Shares in Hargreaves Services (LSE: HSP) have slumped by over 17% today after the company released a disappointing set of half-year results. The fuel and bulk material logistics company reported a pre-tax profit of £800k for the six-month period, which is down from £15.2m last year, with challenging trading conditions being the key reason for the decline.
As a result, Hargreaves Services will reduce its exposure to the thermal coal market over the next couple of years, which it believes will generate improved cash flow from the unwinding of stock and plant positions. It will also continue to restructure and believes that while the short term will be challenging, the business has a relatively bright long-term future.

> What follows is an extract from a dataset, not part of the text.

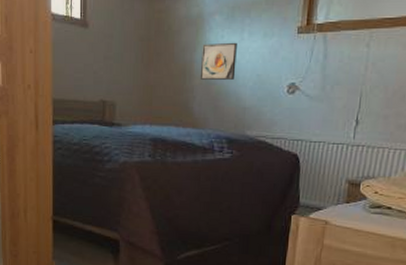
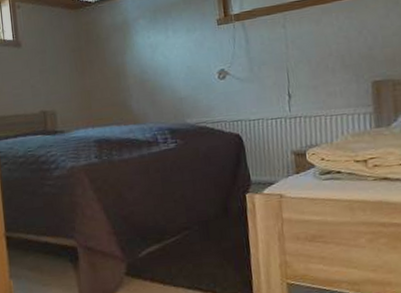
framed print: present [199,42,237,80] -> none [131,40,167,79]

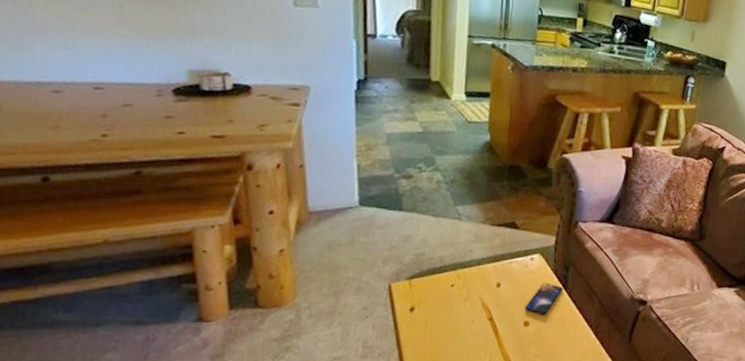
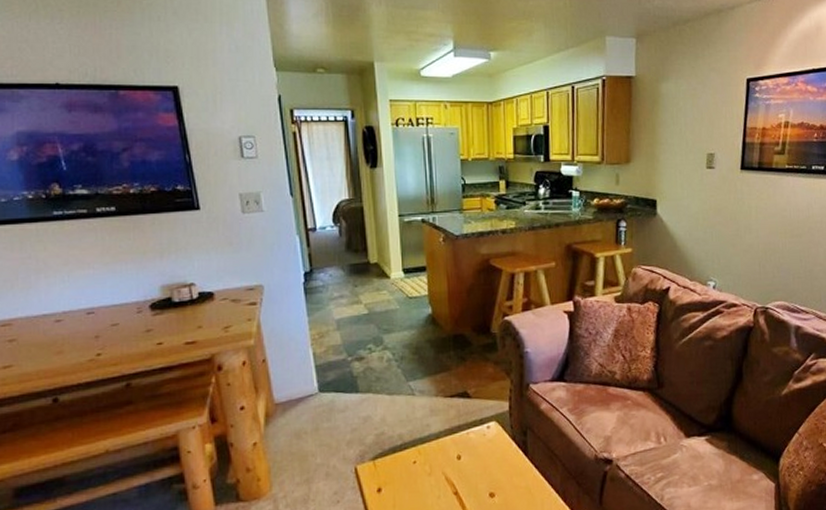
smartphone: present [525,282,563,315] -> none [488,450,523,485]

With Hargreaves Services expected to remain profitable during the short-to-medium term, its sustainability as a business doesn’t appear to be in doubt. However, with major changes afoot, declining profitability and reduced dividends, there may be better options in which to invest elsewhere.
Struggles ahead
Also struggling in recent months has been mobile payment solutions provider Monitise (LSE: MONI). It continues to struggle to turn a profit and this puts it in a much riskier position than Hargreaves Services. For example, it’s forecast to post a pre-tax loss of £27m in the current year and while this would represent an improvement on last year’s performance, it still leaves the company’s financial standing under increasing pressure.
Looking ahead, Monitise appears to be some way off generating a black bottom line. Although its product and idea is sound and has proved to be popular among major blue-chip customers, the investment community seems to be losing patience with the company’s profit outlook. This is evidenced by Monitise’s share price fall of 91% in the last year. Although it’s likely to still exist in a year, it seems prudent to avoid buying Monitise until it’s in an improved position regarding profitability.
Ch-ch-ch-changes
Meanwhile, online advertising company Blinkx (LSE: BLNX) is also struggling to turn a red bottom line into a black one as it transforms itself. Its recent update showed that losses in the first six months rose to $79m from $11m in the comparable period from the previous year. However, this included a $60m non-cash exceptional charge for exiting certain non-core businesses which, alongside a $1m restructuring programme, are gradually changing Blinkx’s business model and focus.
While the company has considerable potential to deliver improved financial performance, it appears to be a stock to watch rather than buy at the present time. Owing to its relatively large cash pile and sound balance sheet, Blinkx is very likely to still exist in one year. However until it’s profitable, investor sentiment may remain weak and cause its share price to come under further pressure following its 30% fall in the last year.